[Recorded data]
######
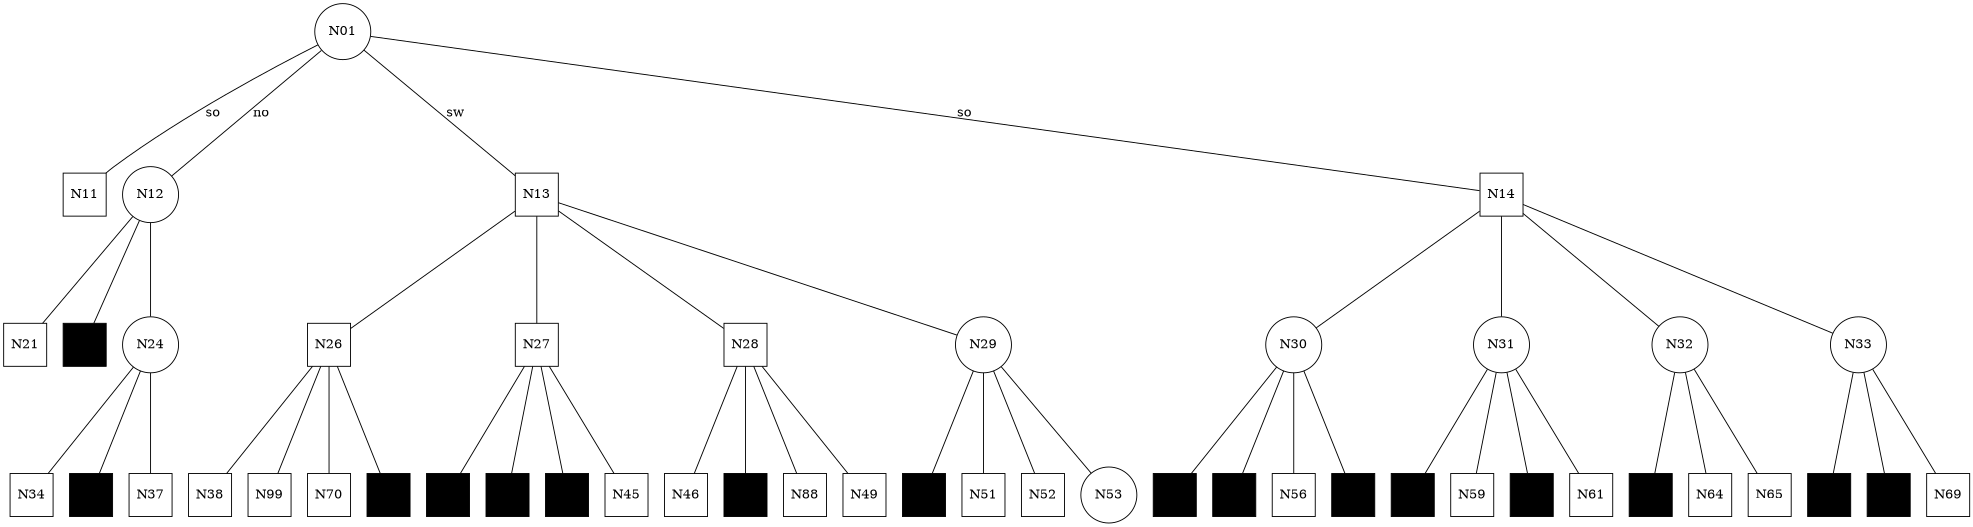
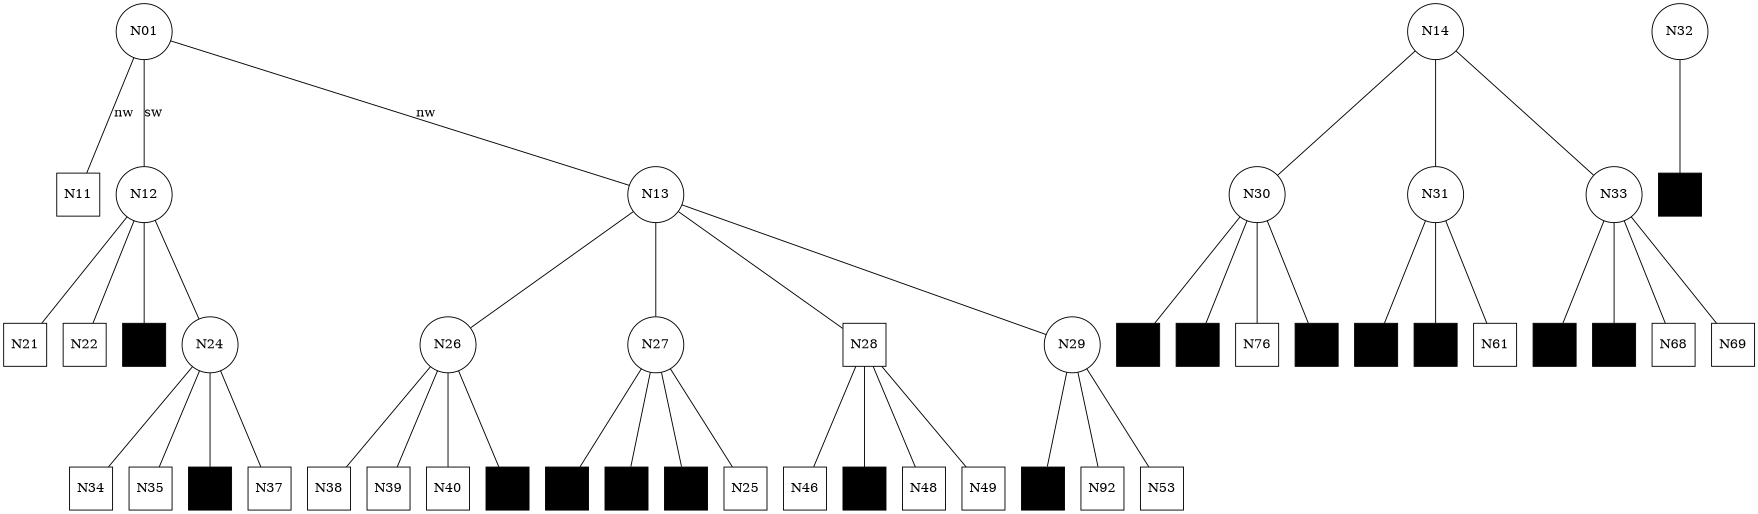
  graph {
    ranksep=1.4
    node [shape=square fillcolor=white style=filled]
    N01 [shape=circle fillcolor="" style=""]
    N11
    N12 [shape=circle fillcolor="" style=""]
-   N13 [fillcolor="" style=""]
-   N14 [fillcolor="" style=""]
+   N13 [shape=circle fillcolor="" style=""]
+   N14 [shape=circle fillcolor="" style=""]
    N21
+   N22
    N23 [fillcolor=black]
    N24 [shape=circle fillcolor="" style=""]
-   N26 [fillcolor="" style=""]
-   N27 [fillcolor="" style=""]
+   N26 [shape=circle fillcolor="" style=""]
+   N27 [shape=circle fillcolor="" style=""]
    N28 [fillcolor="" style=""]
    N29 [shape=circle fillcolor="" style=""]
    N30 [shape=circle fillcolor="" style=""]
    N31 [shape=circle fillcolor="" style=""]
    N32 [shape=circle fillcolor="" style=""]
    N33 [shape=circle fillcolor="" style=""]
    N34
+   N35
    N36 [fillcolor=black]
    N37
    N38
-   N39 [label=N99]
-   N40 [label=N70]
+   N39
+   N40
    N41 [fillcolor=black]
    N42 [fillcolor=black]
    N43 [fillcolor=black]
    N44 [fillcolor=black]
-   N45
+   N45 [label=N25]
    N46
    N47 [fillcolor=black]
-   N48 [label=N88]
+   N48
    N49
    N50 [fillcolor=black]
-   N51
-   N52
-   N53 [shape=circle]
+   N52 [label=N92]
+   N53
    N54 [fillcolor=black]
    N55 [fillcolor=black]
-   N56
+   N56 [label=N76]
    N57 [fillcolor=black]
    N58 [fillcolor=black]
-   N59
    N60 [fillcolor=black]
    N61
    N63 [fillcolor=black]
-   N64
-   N65
    N66 [fillcolor=black]
    N67 [fillcolor=black]
+   N68
    N69
-   N01 -- N11 [label=so]
-   N01 -- N12 [label=no]
-   N01 -- N13 [label=sw]
-   N01 -- N14 [label=so]
+   N01 -- N11 [label=nw]
+   N01 -- N12 [label=sw]
+   N01 -- N13 [label=nw]
    N12 -- N21
+   N12 -- N22
    N12 -- N23
    N12 -- N24
    N13 -- N26
    N13 -- N27
    N13 -- N28
    N13 -- N29
    N14 -- N30
    N14 -- N31
-   N14 -- N32
    N14 -- N33
    N24 -- N34
+   N24 -- N35
    N24 -- N36
    N24 -- N37
    N26 -- N38
    N26 -- N39
    N26 -- N40
    N26 -- N41
    N27 -- N42
    N27 -- N43
    N27 -- N44
    N27 -- N45
    N28 -- N46
    N28 -- N47
    N28 -- N48
    N28 -- N49
    N29 -- N50
-   N29 -- N51
    N29 -- N52
    N29 -- N53
    N30 -- N54
    N30 -- N55
    N30 -- N56
    N30 -- N57
    N31 -- N58
-   N31 -- N59
    N31 -- N60
    N31 -- N61
    N32 -- N63
-   N32 -- N64
-   N32 -- N65
    N33 -- N66
    N33 -- N67
+   N33 -- N68
    N33 -- N69
  }
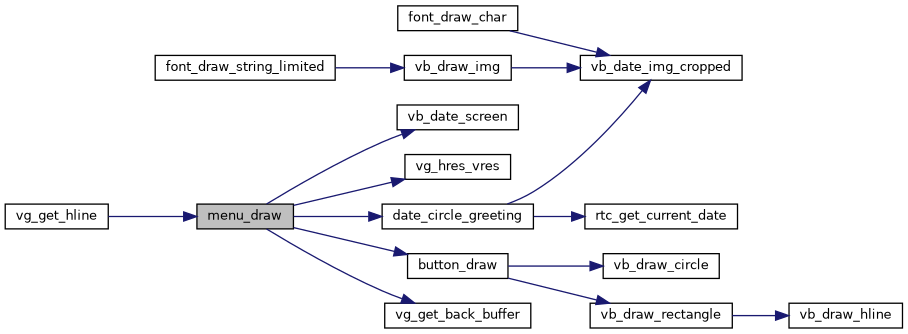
######
Tally the lines of the data above that contain the string "square". Reply with the number alone.

1